And the one thing they should be focused on is what is that mother of three thinking about my product right now. It’s so simple that almost nobody will accept it.

JIM LENTZ: Hi, I'm Jim Lentz, President of Toyota Motor Sales, USA. And I want to let you know that we've developed a comprehensive plan to fix the sticking pedal situation in recalled Toyota vehicles.

[VOICE TRAILS ON/UP AND UNDER]

BROOKE GLADSTONE: Lentz issued this apology on February 1st, weeks after the current recall crisis exploded and years after Toyota fended off mounting safety concerns with reflexive opacity and denial, all of which reflects that other cultural clash, the one between the U.S. and Japan.

JIM LENTZ: Thank you for your patience and understanding.

BROOKE GLADSTONE: The New York Times recently drew attention to the exaltation in some precincts of American business that the star car company, the star pupil, so to speak, had been laid low by hubris. It was the joy in another’s misfortune, called Schadenfreude.

ROLAND KELTS: Well, that’s the operative word, and not just in the American media response but also the, the administration’s response, and particularly Ray LaHood.

BROOKE GLADSTONE: Roland Kelts, author of Japanamerica: How Japanese Pop Culture Has Invaded the U.S., is referring to Transportation Secretary Ray LaHood’s suggestion, since withdrawn, that Toyota owners stop driving their cars.

ROLAND KELTS: You know, for anyone over what, 25, 30 in Japan, memories of the Japan-bashing in the 1980s are very stark, very painful, where, you know, you literally saw the United States – and many people forget this [LAUGHS] – politicians and auto workers smashing Toyotas and Nissans on American television with sledgehammers to protest what they felt were unfair export policies.

Now in Japan, the memory of that is that we learned to play the game by American rules, we learned to participate in this capitalist economy, and we succeeded and then we got smashed for it. So there’s a great wound, a great bruise, at the very least, in the Japanese psyche over those Japan-bashing days.

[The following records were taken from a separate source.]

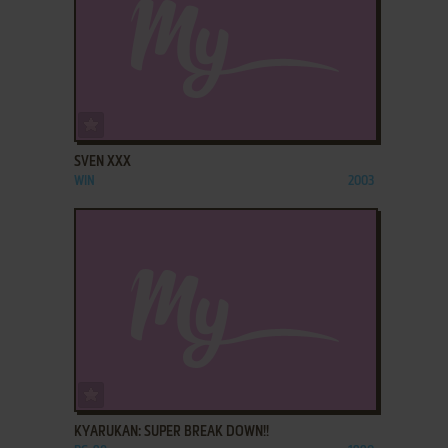
ADD TO FAVORITES
SVEN XXX
WIN
2003
ADD TO FAVORITES
KYARUKAN: SUPER BREAK DOWN!!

BROOKE GLADSTONE: On the other hand, Kelts says that once Japan learns a lesson, it stays learned. He says that Akio Toyada’s recent activities – sending an Op-Ed to The Washington Post, speaking directly to American consumers, phoning Ray LaHood – are revolutionary in the context of corporate Japan. In fact, one day Japan may outperform America in dealing with corporate crises because if you consider that the 1982 Tylenol recall was the moon landing of corporate/consumer relations, America planted the flag but it hasn't been back there, since.